Endet die Bestellung zum Sachverständigen allerdings bereits vor Erstellung eines Gutachtens - etwa wie hier durch Aufhebung der entsprechenden Beweisanordnung -, so wird der Ablehnungsantrag damit regelmäßig gegenstandslos und ist dann nicht mehr zu bescheiden. In diesem Fall darf das Gericht aber später nicht zum Nachteil des Beteiligten, der den Sachverständigen abgelehnt hat, berücksichtigen, daß dieser die Erstattung des angeordneten Sachverständigengutachtens und damit die Sachaufklärung durch fehlende Mitwirkung verhindert habe. Dies ergibt sich aus Sinn und Zweck der Ablehnungsvorschriften und folgt aus dem Gebot eines rechtsstaatlichen Anforderungen genügenden fairen Verfahrens (Art 19 Abs 4 GG). Der Gesetzgeber hat die Frage, ob ein Ablehnungsgrund gegen einen Sachverständigen vorliegt, rasch und endgültig bereinigt sehen wollen und zu diesem Zweck ein besonderes Verfahren mit einer selbständigen Anfechtbarkeit der Entscheidung eingerichtet (vgl BSG SozR 3-1500 § 170 Nr 5 mwN). Die Beteiligten sollen umgehend Gewißheit über Erfolg oder Mißerfolg des Ablehnungsantrages erhalten, um ihr weiteres prozessuales Verhalten darauf einstellen zu können. So wird etwa der Beteiligte, der einen Sachverständigen erfolglos abgelehnt hat, von dem er sich untersuchen lassen soll, in die Lage versetzt, seine bisherige Haltung zu überprüfen und sich nunmehr ggf entgegen der bisherigen Weigerung untersuchen zu lassen, die Entscheidung anzufechten, eine Gegenvorstellung zu erheben oder bei Vorliegen neuer

bzw weiterer Ablehnungsgründe ein erneutes Ablehnungsgesuch zu stellen. Diese Möglichkeiten gingen dem Beteiligten indes verloren und er wäre geradezu rechtlos gestellt, wenn das Prozeßgericht die Ablehnungsentscheidung erst zusammen mit oder in der Endentscheidung treffen könnte. Dem Beteiligten wäre durch eine solche Verfahrensweise des Gerichts insoweit die Möglichkeit genommen, seine prozessualen Rechte effektiv wahrzunehmen.

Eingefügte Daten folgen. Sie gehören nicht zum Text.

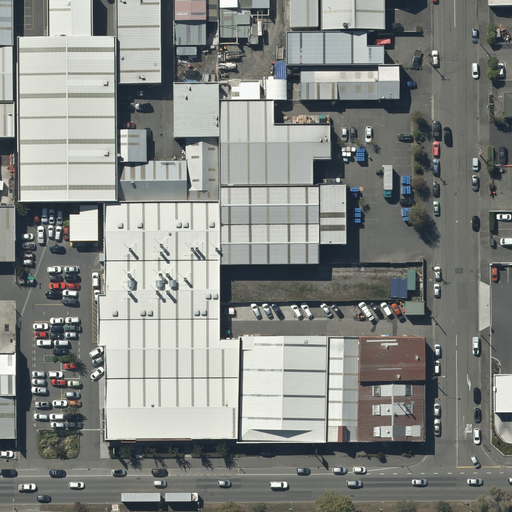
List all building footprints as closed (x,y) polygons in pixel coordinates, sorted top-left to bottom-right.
[(0,0),(0,49),(20,49),(18,39),(20,0),(0,0)] [(48,0),(48,40),(91,39),(91,0),(48,0)] [(115,0),(116,39),(117,89),(160,89),(159,0),(115,0)] [(205,0),(173,0),(174,48),(205,49),(205,0)] [(269,0),(217,0),(218,40),(251,40),(251,19),(270,19),(269,0)] [(290,0),(290,32),(317,32),(317,0),(290,0)] [(511,12),(511,0),(488,0),(489,12),(511,12)] [(365,34),(288,35),(288,72),(301,72),(383,72),(383,55),(365,55),(365,34)] [(19,204),(104,204),(117,204),(116,162),(116,131),(117,89),(116,39),(91,39),(48,40),(18,39),(20,49),(19,105),(19,141),(19,204)] [(399,103),(399,72),(383,72),(301,72),(301,104),(399,103)] [(218,85),(173,85),(173,140),(186,140),(218,140),(218,101),(218,85)] [(218,140),(219,186),(312,187),(312,161),(330,161),(330,126),(275,127),(275,101),(218,101),(218,140)] [(0,140),(19,141),(19,105),(0,105),(0,140)] [(116,131),(116,162),(147,162),(146,131),(116,131)] [(219,186),(218,140),(186,140),(186,162),(186,204),(218,204),(219,186)] [(117,204),(186,204),(186,162),(147,162),(116,162),(117,204)] [(219,186),(218,204),(219,267),(319,267),(319,247),(345,247),(345,187),(312,187),(219,186)] [(117,204),(104,204),(105,446),(240,445),(240,342),(219,342),(219,267),(218,204),(186,204),(117,204)] [(0,263),(16,263),(16,207),(0,207),(0,263)] [(423,302),(405,302),(405,318),(423,318),(423,302)] [(327,338),(240,337),(240,342),(240,445),(327,445),(327,338)] [(361,339),(327,338),(327,445),(360,444),(360,384),(361,339)] [(361,339),(360,384),(424,384),(424,339),(361,339)] [(0,356),(0,397),(17,397),(16,356),(0,356)] [(511,376),(495,377),(495,417),(511,416),(511,376)] [(360,384),(360,444),(425,443),(424,384),(360,384)] [(0,440),(17,440),(17,397),(0,397),(0,440)]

Eine Nachholung der Ablehnungsentscheidung in oder mit der abschließenden Entscheidung kann daher jedenfalls dann, wenn der Beteiligte auf die Ablehnungsentscheidung des Prozeßgerichts auf eine die Endentscheidung möglicherweise beeinflussende Weise hätte reagieren können, den Verfahrensmangel nicht heilen. So liegt es hier. Die Klägerin hat im Berufungsverfahren einen substantiierten Ablehnungsantrag schriftsätzlich gestellt, über den das LSG frühestens in dem das Verfahren abschließenden (und nunmehr durch den Senat aufgehobenen) Urteil befunden hat. Sie konnte sich deshalb nicht auf sachgerechte Weise auf diese Auffassung des LSG einstellen, indem sie - wie sie vorträgt entweder weitere Befangenheitsgründe dargetan oder zumindest die Einsicht in ihre Krankenunterlagen durch den dann erfolglos abgelehnten Sachverständigen gestattet hätte.

Das LSG hat auch über die Kosten des Revisionsverfahrens zu entscheiden.